En application de sanctions existantes, les États-Unis avaient annoncé la veille avoir ajouté à leur liste noire une dizaine d'entreprises et d'individus, en majorité iraniens, soupçonnés de commercer illégalement avec l'Iran.

Ces sociétés et dirigeants verront leurs éventuels avoirs aux États-Unis gelés, et toute société américaine ou faisant des affaires aux États-Unis aura désormais interdiction de commercer avec eux.

Pas de nouvelles sanctions pendant six mois

L'Iran rappelle que dans l'accord de Genève, les grandes puissances s'engagent à ne pas lui imposer de nouvelles sanctions pendant six mois, a ainsi affirmé le négociateur iranien Abbas Araghchi, cité par les médias iraniens.

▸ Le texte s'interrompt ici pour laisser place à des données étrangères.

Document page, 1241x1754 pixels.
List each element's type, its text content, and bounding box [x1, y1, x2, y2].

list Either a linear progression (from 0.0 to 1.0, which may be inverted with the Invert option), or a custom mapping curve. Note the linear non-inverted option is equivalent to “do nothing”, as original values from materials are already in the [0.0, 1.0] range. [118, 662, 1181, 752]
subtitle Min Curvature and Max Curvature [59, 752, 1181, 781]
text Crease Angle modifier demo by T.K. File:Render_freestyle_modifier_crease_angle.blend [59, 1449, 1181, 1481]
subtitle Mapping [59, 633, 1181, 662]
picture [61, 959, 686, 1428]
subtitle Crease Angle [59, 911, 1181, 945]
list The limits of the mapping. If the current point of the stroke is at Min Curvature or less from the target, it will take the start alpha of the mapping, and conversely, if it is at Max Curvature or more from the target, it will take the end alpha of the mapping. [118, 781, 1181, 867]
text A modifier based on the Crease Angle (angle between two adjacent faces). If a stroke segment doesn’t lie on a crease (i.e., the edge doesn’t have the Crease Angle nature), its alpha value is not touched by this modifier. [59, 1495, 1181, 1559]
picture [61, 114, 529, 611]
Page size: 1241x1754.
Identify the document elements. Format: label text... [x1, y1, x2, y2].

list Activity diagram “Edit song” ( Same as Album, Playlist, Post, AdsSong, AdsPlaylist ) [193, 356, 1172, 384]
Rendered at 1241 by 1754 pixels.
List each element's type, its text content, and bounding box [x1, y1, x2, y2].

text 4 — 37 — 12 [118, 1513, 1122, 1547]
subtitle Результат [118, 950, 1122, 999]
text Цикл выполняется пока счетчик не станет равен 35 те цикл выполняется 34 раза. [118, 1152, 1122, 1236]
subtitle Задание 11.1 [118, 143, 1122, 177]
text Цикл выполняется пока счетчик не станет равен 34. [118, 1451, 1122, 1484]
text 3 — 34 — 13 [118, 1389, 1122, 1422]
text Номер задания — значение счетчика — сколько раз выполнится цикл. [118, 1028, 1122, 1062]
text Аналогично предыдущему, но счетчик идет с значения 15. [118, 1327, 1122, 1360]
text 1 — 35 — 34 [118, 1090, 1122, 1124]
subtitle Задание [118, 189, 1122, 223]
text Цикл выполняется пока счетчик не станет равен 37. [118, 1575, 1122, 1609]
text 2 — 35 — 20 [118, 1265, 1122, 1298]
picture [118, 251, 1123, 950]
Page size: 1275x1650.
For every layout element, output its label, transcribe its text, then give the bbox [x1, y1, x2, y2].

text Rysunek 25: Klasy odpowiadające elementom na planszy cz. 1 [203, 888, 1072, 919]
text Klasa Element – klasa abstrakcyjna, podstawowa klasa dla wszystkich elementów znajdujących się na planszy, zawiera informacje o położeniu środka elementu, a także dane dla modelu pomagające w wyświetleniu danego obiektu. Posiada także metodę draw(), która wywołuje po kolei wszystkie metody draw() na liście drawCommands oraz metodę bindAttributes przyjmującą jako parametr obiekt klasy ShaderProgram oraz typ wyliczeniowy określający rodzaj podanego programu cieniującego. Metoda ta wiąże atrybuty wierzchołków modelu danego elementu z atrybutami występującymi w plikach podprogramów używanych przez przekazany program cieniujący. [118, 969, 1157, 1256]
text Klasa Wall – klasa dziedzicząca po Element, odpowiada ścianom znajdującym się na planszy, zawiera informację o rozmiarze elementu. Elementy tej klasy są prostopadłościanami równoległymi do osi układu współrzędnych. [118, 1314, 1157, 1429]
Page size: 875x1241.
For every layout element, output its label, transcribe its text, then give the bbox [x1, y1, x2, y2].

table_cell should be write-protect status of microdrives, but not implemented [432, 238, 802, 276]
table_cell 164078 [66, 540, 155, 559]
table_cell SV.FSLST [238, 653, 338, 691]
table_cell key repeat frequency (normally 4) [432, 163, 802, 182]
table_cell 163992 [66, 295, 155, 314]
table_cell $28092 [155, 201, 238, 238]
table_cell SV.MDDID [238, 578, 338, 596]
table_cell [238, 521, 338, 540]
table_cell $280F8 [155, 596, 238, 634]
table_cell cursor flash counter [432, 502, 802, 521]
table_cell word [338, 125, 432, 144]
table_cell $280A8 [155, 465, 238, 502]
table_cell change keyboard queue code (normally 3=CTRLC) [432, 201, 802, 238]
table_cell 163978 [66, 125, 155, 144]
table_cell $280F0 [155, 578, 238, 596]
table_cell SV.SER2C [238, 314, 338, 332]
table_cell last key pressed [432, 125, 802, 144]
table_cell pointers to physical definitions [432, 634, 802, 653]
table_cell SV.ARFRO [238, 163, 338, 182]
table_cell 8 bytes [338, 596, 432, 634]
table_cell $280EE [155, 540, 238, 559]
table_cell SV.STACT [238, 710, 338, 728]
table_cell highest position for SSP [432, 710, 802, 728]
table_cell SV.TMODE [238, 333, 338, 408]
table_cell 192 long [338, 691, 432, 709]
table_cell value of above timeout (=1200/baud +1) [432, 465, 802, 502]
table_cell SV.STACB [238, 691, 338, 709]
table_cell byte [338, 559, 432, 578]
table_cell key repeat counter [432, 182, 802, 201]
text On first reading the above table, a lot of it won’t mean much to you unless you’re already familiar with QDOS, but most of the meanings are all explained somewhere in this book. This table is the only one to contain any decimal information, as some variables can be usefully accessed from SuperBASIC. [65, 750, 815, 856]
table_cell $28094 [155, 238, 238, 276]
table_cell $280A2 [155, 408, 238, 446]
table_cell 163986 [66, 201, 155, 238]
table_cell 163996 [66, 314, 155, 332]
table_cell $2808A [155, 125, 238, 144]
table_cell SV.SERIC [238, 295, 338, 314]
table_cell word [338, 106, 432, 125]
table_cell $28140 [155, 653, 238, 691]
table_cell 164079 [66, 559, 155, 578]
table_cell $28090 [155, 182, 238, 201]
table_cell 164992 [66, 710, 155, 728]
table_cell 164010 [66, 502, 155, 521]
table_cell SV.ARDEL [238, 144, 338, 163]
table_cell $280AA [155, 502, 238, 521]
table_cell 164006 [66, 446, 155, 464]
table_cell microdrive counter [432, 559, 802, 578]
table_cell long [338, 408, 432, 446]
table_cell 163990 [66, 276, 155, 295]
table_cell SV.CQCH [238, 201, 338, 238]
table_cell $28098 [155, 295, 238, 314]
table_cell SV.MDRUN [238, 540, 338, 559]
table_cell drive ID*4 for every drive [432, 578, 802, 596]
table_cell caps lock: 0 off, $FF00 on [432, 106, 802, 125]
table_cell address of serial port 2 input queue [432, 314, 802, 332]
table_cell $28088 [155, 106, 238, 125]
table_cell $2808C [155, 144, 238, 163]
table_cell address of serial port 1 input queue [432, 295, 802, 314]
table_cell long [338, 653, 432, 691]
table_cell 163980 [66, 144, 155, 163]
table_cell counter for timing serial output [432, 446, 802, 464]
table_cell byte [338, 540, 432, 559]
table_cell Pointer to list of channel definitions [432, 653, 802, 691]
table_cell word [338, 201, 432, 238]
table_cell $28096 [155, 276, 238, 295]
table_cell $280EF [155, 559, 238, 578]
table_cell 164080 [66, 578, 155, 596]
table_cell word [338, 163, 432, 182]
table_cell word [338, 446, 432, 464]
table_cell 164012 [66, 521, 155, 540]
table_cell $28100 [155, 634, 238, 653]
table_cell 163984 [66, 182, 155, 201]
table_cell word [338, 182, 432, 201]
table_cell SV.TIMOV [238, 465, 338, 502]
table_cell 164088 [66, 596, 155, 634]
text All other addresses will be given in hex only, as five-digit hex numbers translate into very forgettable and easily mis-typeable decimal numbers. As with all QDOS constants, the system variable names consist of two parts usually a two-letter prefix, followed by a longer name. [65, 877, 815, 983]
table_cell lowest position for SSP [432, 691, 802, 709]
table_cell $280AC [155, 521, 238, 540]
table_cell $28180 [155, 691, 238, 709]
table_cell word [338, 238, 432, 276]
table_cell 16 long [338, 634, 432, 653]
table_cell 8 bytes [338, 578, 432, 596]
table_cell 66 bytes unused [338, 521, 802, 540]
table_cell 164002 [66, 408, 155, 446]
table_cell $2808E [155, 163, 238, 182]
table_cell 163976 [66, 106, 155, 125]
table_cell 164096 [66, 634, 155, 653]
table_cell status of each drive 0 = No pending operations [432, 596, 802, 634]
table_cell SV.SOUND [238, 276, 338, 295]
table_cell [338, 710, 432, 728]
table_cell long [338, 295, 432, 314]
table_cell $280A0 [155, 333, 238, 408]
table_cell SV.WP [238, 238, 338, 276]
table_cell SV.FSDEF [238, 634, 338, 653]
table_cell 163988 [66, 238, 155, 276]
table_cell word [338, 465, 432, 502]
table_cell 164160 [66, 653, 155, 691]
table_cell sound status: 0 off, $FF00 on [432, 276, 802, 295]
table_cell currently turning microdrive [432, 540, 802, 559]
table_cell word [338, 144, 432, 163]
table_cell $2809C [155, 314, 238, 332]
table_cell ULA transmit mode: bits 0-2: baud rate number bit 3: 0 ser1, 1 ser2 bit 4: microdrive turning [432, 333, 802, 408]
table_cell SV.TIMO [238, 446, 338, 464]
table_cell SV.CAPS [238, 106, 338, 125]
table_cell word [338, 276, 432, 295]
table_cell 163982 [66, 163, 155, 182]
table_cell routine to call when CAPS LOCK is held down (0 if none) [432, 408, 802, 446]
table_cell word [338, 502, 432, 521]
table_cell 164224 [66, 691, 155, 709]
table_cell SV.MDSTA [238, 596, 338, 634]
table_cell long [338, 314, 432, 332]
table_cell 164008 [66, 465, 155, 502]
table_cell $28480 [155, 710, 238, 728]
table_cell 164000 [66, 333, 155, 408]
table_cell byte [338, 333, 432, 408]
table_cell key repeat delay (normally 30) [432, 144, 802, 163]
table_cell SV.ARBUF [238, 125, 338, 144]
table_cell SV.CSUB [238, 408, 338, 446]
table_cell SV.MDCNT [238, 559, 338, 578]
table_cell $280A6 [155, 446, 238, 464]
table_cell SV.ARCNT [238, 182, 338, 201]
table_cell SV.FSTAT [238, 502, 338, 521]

"En vue d'établir une atmosphère de coopération, une telle mesure n'est pas du tout constructive", a-t-il souligné à la télévision d'État. "Nous examinons la situation et nous réagirons de façon appropriée", a-t-il ajouté sans autre précision, au lendemain de l'interruption à Vienne des négociations techniques sur l'application de l'accord.

Le président de la Commission parlementaire des Affaires étrangères, Allaeddine Boroujerdi, est allé plus loin encore. Cité par l'agence Mehr, il a pour sa part dénoncé "une violation flagrante" de l'accord de Genève, estimant que les responsables américains n'étaient pas "dignes de confiance".

Une reprise des négociations dans "les prochains jours"

Minimisant la suspension, le secrétaire d'État américain John Kerry a néanmoins assuré vendredi soir que ces négociations reprendraient "dans les prochains jours",  tout comme un porte-parole de la chef de la diplomatie européenne, Catherine Ashton, qui représente les grandes puissances dans ces négociations.

Selon l'accord, qui vise à donner des garanties à la communauté internationale sur la nature purement pacifique du programme nucléaire de Téhéran, l'Iran doit limiter pendant six mois ses activités nucléaires en échange d'une levée partielle des sanctions occidentales.

L'ONU et l'Union européenne s'engagent également à ne pas imposer de nouvelles sanctions liées au nucléaire pendant cette période, tandis que l'administration américaine doit "éviter" d'en imposer.

Mais de nombreux parlementaires américains, méfiants vis-à-vis des dirigeants iraniens, envisagent de nouvelles sanctions économiques pour forcer Téhéran à signer un accord final qui inclurait l'abandon du droit à l'enrichissement d'uranium.